Fino sicuramente al 1850 e, stando alle parole di Ermete Pierotti, anche ben oltre, si poterono contemplare diverse soluzioni della situazione politica italiana. Situazioni che non furono più contemplate una volta che tra Stato e Chiesa salì un muro insormontabile. Da definire ancora smussando i luoghi comuni.

Note

1 www.storico.org, articoli di Elena Pierotti su Matilde e sul Bec.

2 Sempre articoli su www.storico.org ma anche la pubblicazione su Michele Parma del Dottor Giulio Quirico, vedere in appendice le note che ho rilasciato su Carlo Ludovico, Edizione Ladolfi Novara 2020.

3 Risorgimento in Penombra, Elena Pierotti, A Viva Voce.

4 Terza campagna del 1848 da Storia dell’Arma del genio, volume I, Biblioteca Militare.

5 Miei articoli comparsi su www.storico.org, A viva voce, Il sud on line.
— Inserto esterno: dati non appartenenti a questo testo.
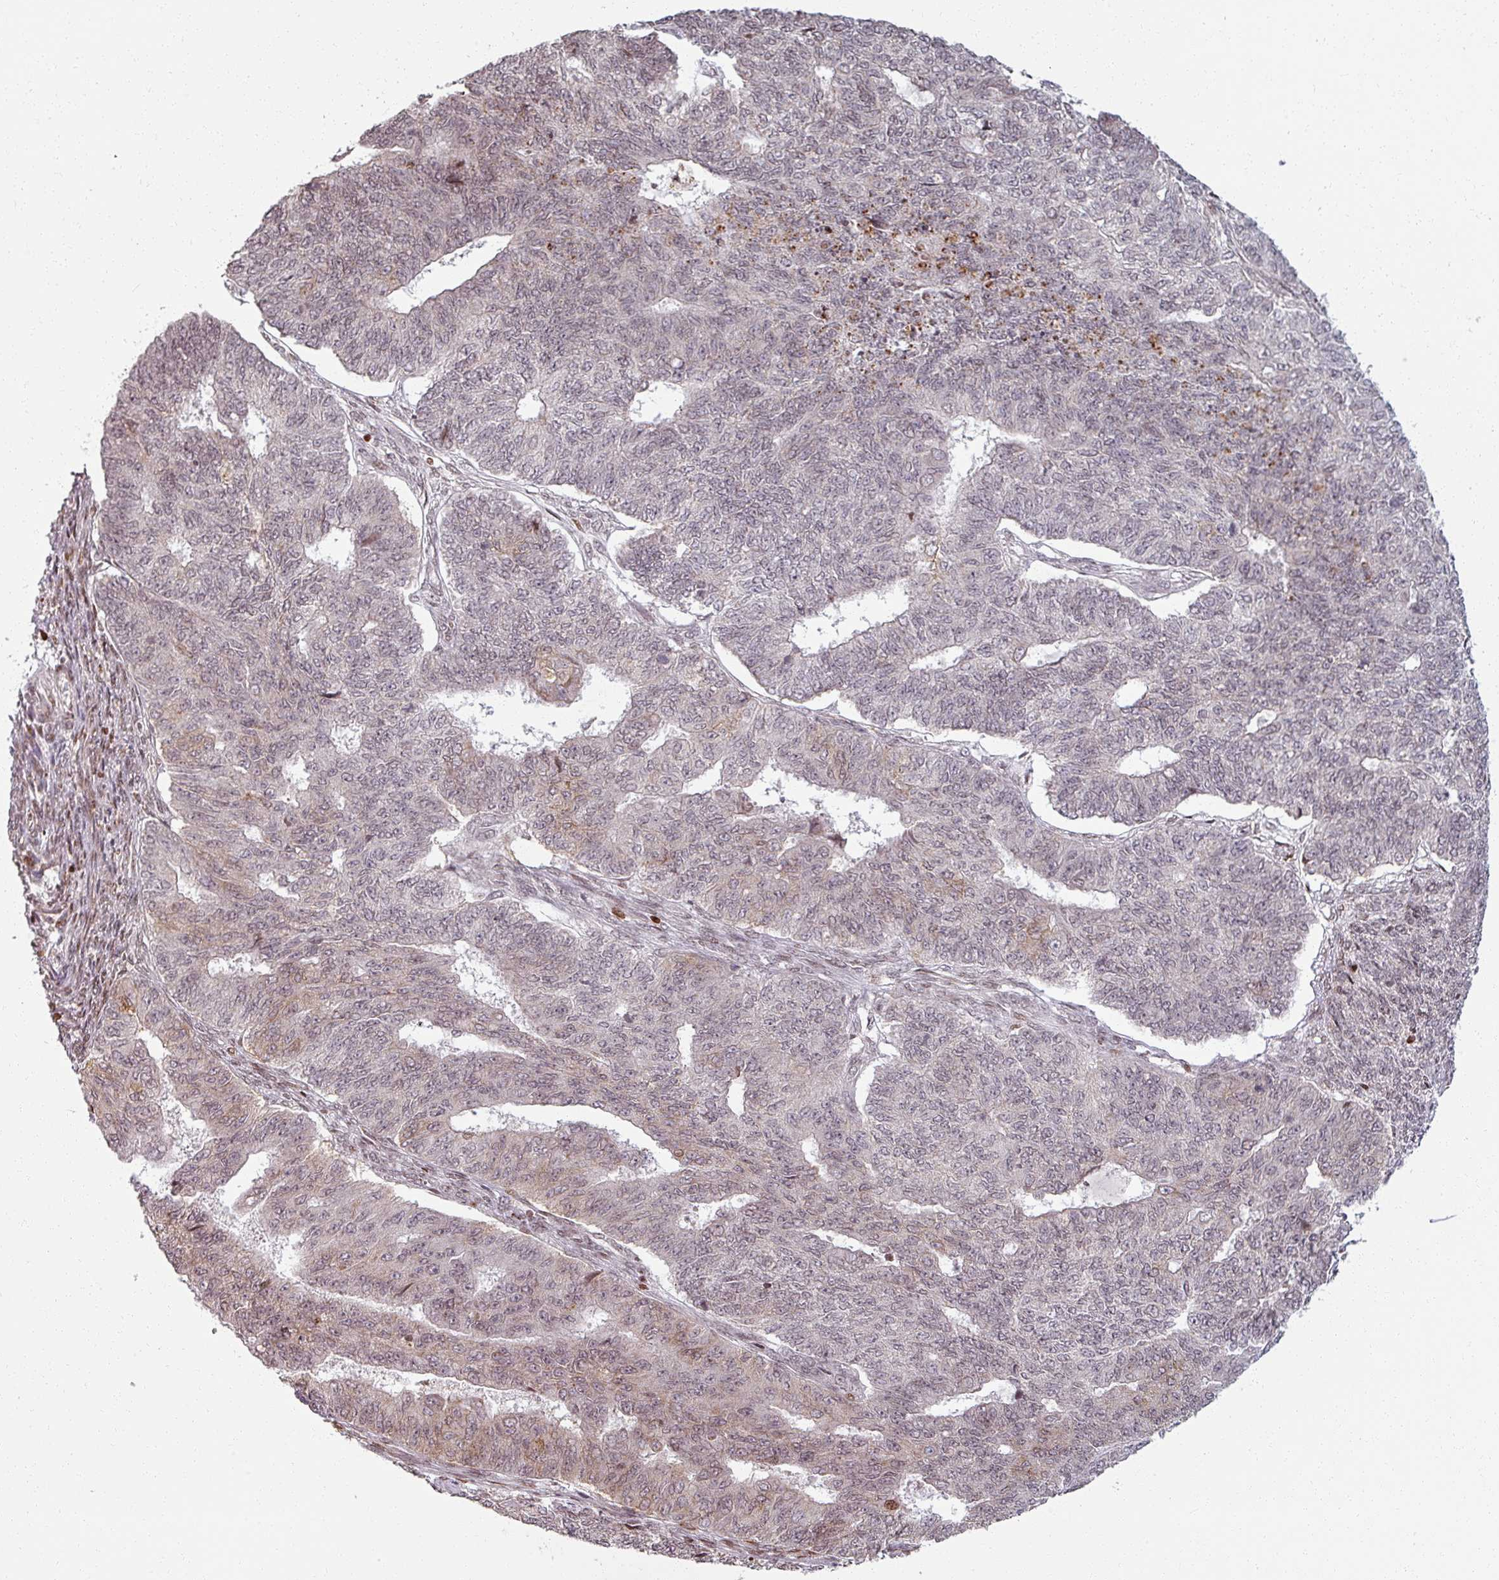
{"staining": {"intensity": "weak", "quantity": "25%-75%", "location": "cytoplasmic/membranous"}, "tissue": "endometrial cancer", "cell_type": "Tumor cells", "image_type": "cancer", "snomed": [{"axis": "morphology", "description": "Adenocarcinoma, NOS"}, {"axis": "topography", "description": "Endometrium"}], "caption": "A low amount of weak cytoplasmic/membranous positivity is appreciated in about 25%-75% of tumor cells in endometrial cancer tissue.", "gene": "NCOR1", "patient": {"sex": "female", "age": 32}}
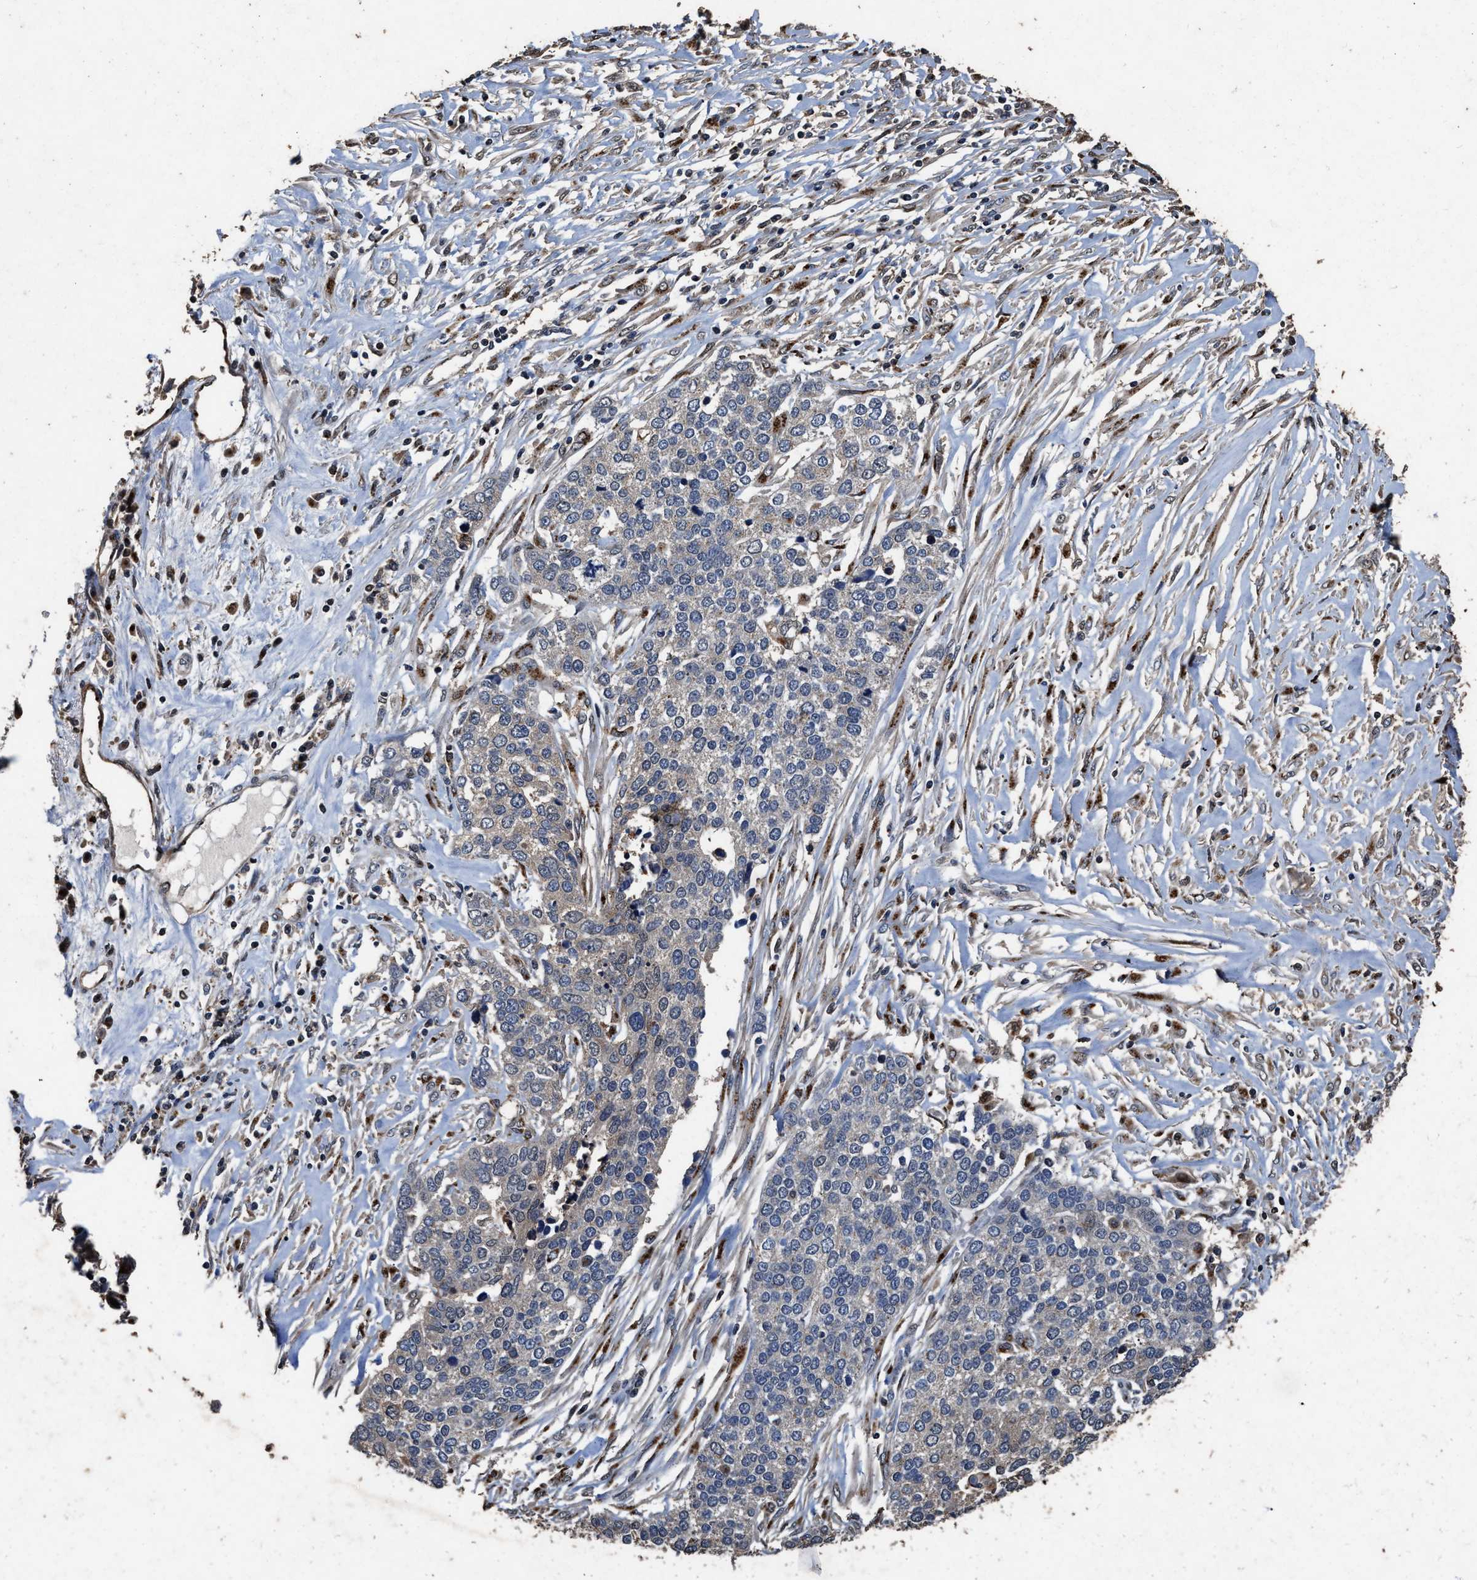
{"staining": {"intensity": "negative", "quantity": "none", "location": "none"}, "tissue": "ovarian cancer", "cell_type": "Tumor cells", "image_type": "cancer", "snomed": [{"axis": "morphology", "description": "Cystadenocarcinoma, serous, NOS"}, {"axis": "topography", "description": "Ovary"}], "caption": "Photomicrograph shows no protein staining in tumor cells of ovarian cancer (serous cystadenocarcinoma) tissue. (Immunohistochemistry, brightfield microscopy, high magnification).", "gene": "TPST2", "patient": {"sex": "female", "age": 44}}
6 www.storico.org, A Viva voce e Il sud On line. Rintracciabili le pubblicazioni alla voce «Elena Pierotti».

7 Ermete progettò la cattedrale ortodossa di Alessandria d’Egitto.

8 Luigi Venturini, Di Gioacchino Prosperi e del suo libro sulla Corsica, Milano, Edizioni Thyrrenia 1926, e ancora Gioacchino Prosperi, La Corsica e i miei viaggi in quell’Isola, Fabiani Bastia, 1844. Elena Pierotti, Padre Gioacchino Prosperi. Dalle Amicizie Cristiane ai Valori Rosminiani, Università di Pisa A.A. 2009-2010.

9 Italo Pierotti, Un Garfagnino alla Corte dell’Imperatore, Edizioni Effegi 2016.